As you can tell from my screenshots that I use Firefox as my primary browser (and I use Pidgin and FooBar 2000 but that’s neither here nor there) and it’s a great browser for many reasons I don’t need to expand on here. If you’re not using it, you don’t know what you’re missing! get it here!
I tend to have several separate Firefox profiles depending on what I’m going to be doing at the time. I have my normal day-to-day browsing profile, my Web Developer profile (You don’t want to try and casually browse with some of the more advanced dev plugins installed, odd things happen) and a clean profile with no addons. If you’re not familiar with Firefox profiles please read this article. The one missing tidbit of information from that article is if you add -no-remote to the command arguments, you can run multiple copies of Firefox, each using a different profile to store it’s data.

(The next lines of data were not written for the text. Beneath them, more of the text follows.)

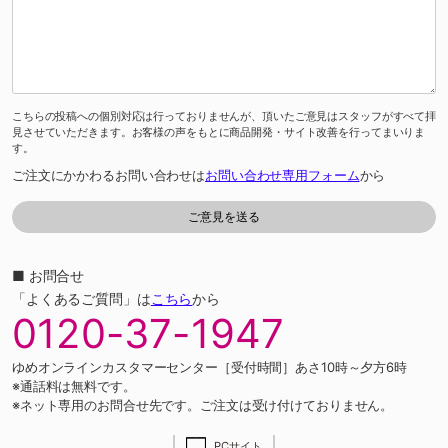
こちらの投稿への個別対応は行っておりませんが、頂いたご意見はスタッフがすべて拝
見させていただきます。お客様の声をもとに商品開発・サイト改善を行ってまいりま
す。
ご注文にかかわるお問い合わせは
お問い合わせ専用フォーム
から
■ お問合せ
「よくあるご質問」は
こちら
から
0120-37-1947
ゆめオンラインカスタマーセンター［受付時間］あさ10時～夕方6時
※通話料は無料です。
※ネット専用のお問合せ先です。ご注文は受け付けておりません。
PCサイト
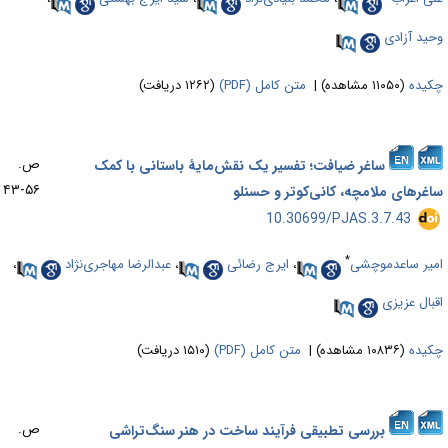
حید آزادی
کیده
(۱۱۰۵۰ مشاهده)
|
متن کامل (PDF)
(۱۲۶۲ دریافت)
ص.
ساغر ضیافت؛ تفسیر یک نقش­‌مایۀ باستانی با کمک
۵۶-۴۳
اغرهای ملامچه، کانی‌کوتر و حسنلو
‎ 10.30699/PJAS.3.7.43
*
میر ساعدموچشی
،
ایرج رضائی
،
عبدالرضا مهاجری‌نژاد
،
قبال عزیزی
کیده
(۱۰۸۳۶ مشاهده)
|
متن کامل (PDF)
(۱۵۱۰ دریافت)
ص.
بررسی تطبیقی فرآیند ساخت در هنر سنگ‌تراشی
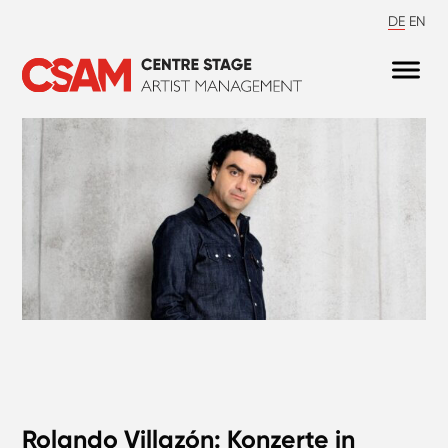
DE
EN
Rolando Villazón: Konzerte in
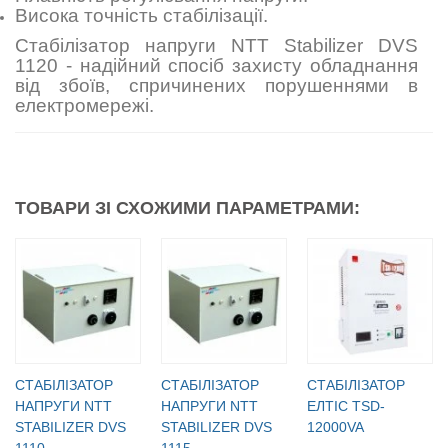
Висока точність стабілізації.
Стабілізатор напруги NTT Stabilizer DVS
1120 - надійний спосіб захисту обладнання
від збоїв, спричинених порушеннями в
електромережі.
ТОВАРИ ЗІ СХОЖИМИ ПАРАМЕТРАМИ:
CТАБІЛІЗАТОР
CТАБІЛІЗАТОР
СТАБІЛІЗАТОР
НАПРУГИ NTT
НАПРУГИ NTT
ЕЛТІС TSD-
STABILIZER DVS
STABILIZER DVS
12000VA
1110
1115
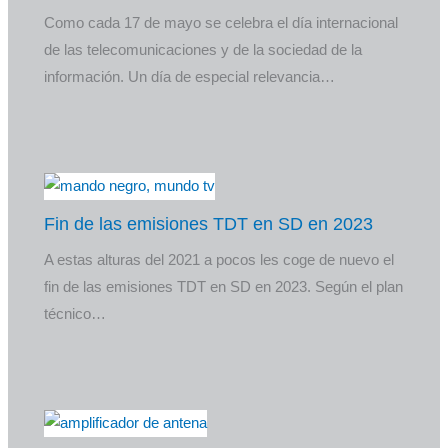
Como cada 17 de mayo se celebra el día internacional
de las telecomunicaciones y de la sociedad de la
información. Un día de especial relevancia…
Fin de las emisiones TDT en SD en 2023
A estas alturas del 2021 a pocos les coge de nuevo el
fin de las emisiones TDT en SD en 2023. Según el plan
técnico…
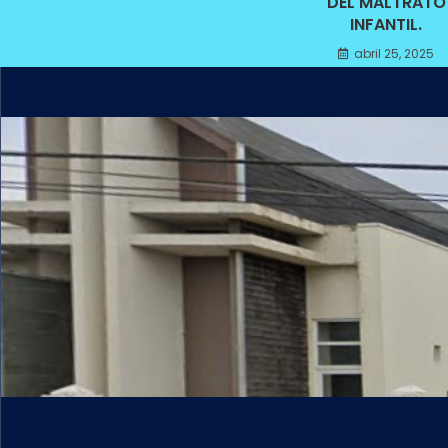
DEL MALTRATO
INFANTIL.
abril 25, 2025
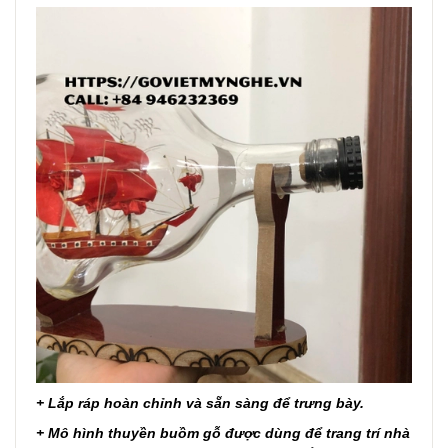
+ Lắp ráp hoàn chỉnh và sẵn sàng để trưng bày.
+ Mô hình thuyền buồm gỗ được dùng để trang trí nhà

None of this is news. It’s been written, blogged, twittered, stumbled, shared, and posted about. I’ve always launched my devel environment with the -no-remote argument and my normal one with out it. The problem I ran into was Windows 7 (and Windows XP) would group all Firefox windows together on the same taskbar button. I usually turned off window grouping to combat this problem in XP. I’ve grown quite fond of Windows 7’s way of handling Combined Taskbar entries and I wanted to find a way to have one taskbar entry for each profile I was running. Thankfully I found out how!

Two Firefox instances with multiple windows appear as two "stacks" of task bar entries. Warning: large image.

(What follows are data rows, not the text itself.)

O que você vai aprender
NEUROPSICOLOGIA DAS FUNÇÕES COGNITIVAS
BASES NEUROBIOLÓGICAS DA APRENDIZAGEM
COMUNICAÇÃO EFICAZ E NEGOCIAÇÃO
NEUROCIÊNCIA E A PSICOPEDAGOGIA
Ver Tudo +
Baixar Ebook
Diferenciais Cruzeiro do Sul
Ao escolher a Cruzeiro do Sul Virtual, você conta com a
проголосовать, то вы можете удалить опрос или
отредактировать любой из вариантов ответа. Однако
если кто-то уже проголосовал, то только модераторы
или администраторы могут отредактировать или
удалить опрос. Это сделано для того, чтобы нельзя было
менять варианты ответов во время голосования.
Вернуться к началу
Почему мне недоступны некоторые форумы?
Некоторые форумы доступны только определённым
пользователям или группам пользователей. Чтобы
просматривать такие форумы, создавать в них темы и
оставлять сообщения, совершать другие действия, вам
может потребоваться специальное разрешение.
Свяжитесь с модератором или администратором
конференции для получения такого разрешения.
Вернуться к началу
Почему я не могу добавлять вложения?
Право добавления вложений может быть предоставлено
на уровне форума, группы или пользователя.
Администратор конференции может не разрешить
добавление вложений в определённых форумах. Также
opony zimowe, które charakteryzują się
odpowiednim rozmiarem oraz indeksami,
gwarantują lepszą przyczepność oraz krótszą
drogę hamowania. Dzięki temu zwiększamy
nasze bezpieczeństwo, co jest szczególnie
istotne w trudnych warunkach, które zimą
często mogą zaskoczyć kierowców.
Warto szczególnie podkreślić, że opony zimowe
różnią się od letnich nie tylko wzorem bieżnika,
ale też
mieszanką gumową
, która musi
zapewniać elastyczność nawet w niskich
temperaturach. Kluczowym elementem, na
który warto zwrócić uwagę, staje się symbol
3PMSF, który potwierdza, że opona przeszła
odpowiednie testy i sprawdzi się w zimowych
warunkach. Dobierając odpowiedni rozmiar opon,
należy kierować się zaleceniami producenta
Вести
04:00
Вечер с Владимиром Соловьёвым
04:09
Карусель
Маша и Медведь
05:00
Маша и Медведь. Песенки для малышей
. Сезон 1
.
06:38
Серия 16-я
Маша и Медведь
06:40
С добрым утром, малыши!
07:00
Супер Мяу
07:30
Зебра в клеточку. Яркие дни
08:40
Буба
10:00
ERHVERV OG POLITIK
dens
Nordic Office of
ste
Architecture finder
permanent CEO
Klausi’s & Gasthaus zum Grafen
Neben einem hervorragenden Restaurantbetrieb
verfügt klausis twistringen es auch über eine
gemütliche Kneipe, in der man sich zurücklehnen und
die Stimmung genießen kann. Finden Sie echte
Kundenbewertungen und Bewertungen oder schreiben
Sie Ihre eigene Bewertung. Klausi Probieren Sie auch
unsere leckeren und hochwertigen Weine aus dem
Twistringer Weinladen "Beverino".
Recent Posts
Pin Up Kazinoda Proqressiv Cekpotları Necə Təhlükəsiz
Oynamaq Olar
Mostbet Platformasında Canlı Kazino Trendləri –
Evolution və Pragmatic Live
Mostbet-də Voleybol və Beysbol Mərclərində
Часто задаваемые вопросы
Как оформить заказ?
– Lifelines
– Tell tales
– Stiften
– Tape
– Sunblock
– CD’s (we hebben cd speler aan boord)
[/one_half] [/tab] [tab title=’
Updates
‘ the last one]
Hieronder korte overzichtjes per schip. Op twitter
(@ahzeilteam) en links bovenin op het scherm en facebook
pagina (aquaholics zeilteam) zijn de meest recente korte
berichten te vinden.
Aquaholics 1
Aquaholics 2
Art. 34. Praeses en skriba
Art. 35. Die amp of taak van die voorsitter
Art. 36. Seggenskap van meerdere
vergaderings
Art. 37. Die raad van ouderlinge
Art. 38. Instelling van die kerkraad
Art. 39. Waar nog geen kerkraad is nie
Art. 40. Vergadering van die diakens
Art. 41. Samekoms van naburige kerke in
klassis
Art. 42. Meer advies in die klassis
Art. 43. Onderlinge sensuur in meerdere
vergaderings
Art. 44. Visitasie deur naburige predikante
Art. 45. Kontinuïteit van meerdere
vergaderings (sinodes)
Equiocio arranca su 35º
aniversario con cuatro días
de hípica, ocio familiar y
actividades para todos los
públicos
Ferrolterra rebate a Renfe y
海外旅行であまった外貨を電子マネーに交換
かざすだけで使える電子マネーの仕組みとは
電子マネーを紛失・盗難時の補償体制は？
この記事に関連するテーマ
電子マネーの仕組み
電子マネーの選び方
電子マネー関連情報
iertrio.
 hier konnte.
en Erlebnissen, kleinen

The Solution turned out to be as simple as creating a copy of the Firefox installation in my Program Files directory. When creating the shortcut that launches the second profile as described in the article above, use the copy of Firefox as the target Application. I went as far as to rename the shortcut and add a custom icon to it. See my example on the right. After creating the shortcut, execute the shortcut. If you did it right, it will create a new taskbar entry with the name and icon you specified in the shortcut. You then have to right click on the taskbar entry and select “Pin this program to Taskbar”.
There are a few little side notes. You don’t have to keep the original shortcut around. The process of pinning to the task bar actually creates a copy of the shortcut used to launch the program into C:\Users\<user>\AppData\Roaming\Microsoft\Internet Explorer\Quick Launch\User Pinned\TaskBar and you can delete the one you created initially. I’d also recommend disabling Firefox’s Default Browser check. Make sure one of your installations is configured to be default, not the other or else Firefox will ask you each time. Finally, changing the icon of the shortcut does not change the icon of the Firefox window itself, as indicated by the red arrow on the image to the left. It will only change the icon on the task bar as indicated by the green arrow.